> **Instructions to follow**: The data that follows is to be copied exactly, with each image removed.

> **Recorded information**:
○ ○ ○ ○

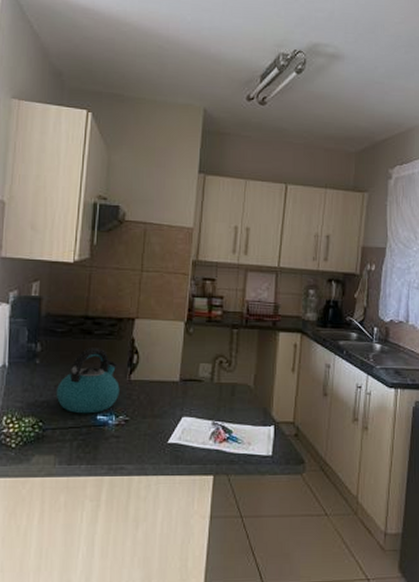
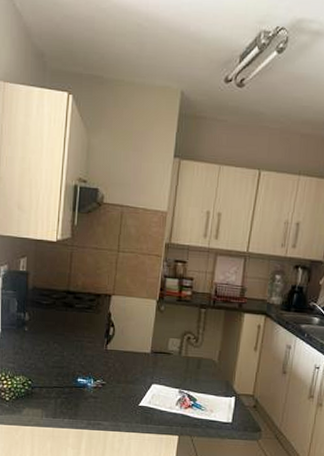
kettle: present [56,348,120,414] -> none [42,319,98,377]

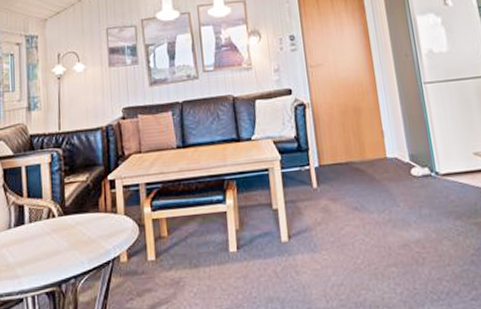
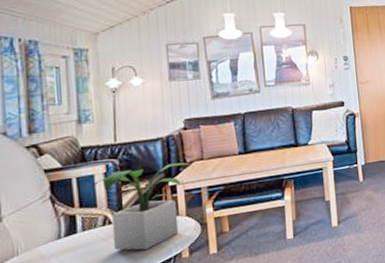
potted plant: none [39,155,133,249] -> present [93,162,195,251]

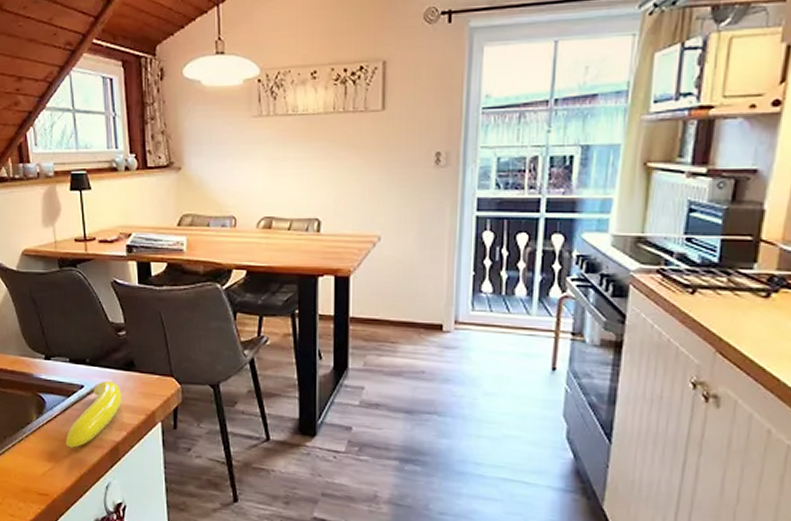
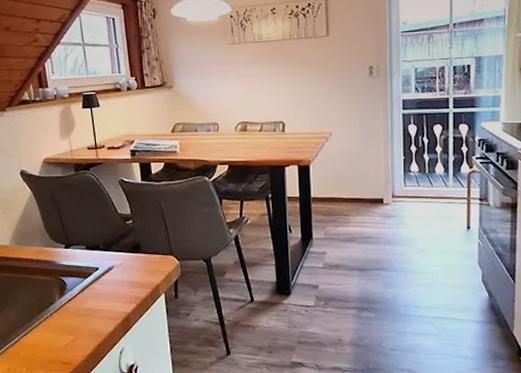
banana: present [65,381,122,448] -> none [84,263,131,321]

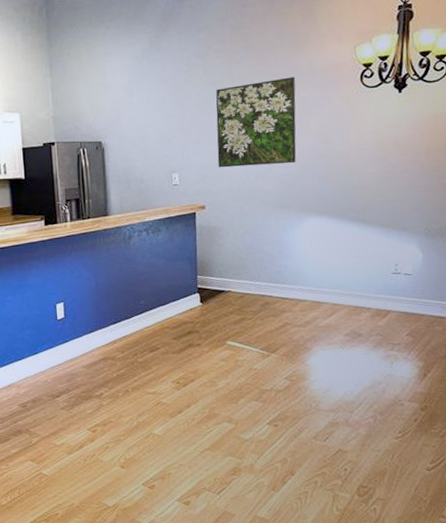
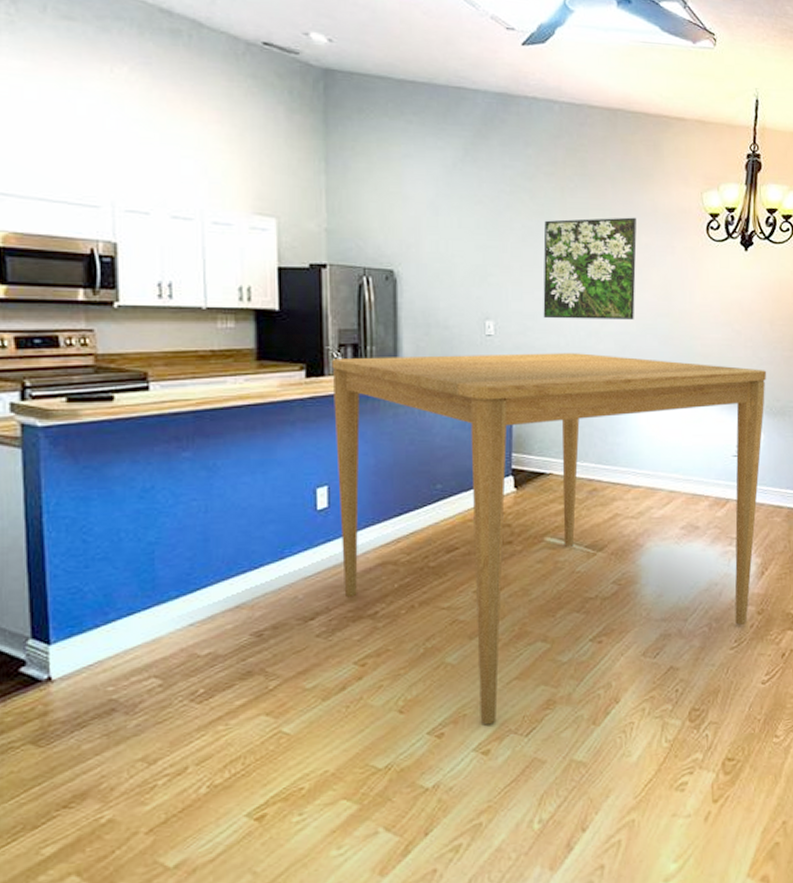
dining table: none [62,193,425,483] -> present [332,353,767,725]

○ ○ ○ ○

> **Task result**:
kettle: present [56,348,120,414] -> none [42,319,98,377]

potted plant: none [39,155,133,249] -> present [93,162,195,251]

banana: present [65,381,122,448] -> none [84,263,131,321]

dining table: none [62,193,425,483] -> present [332,353,767,725]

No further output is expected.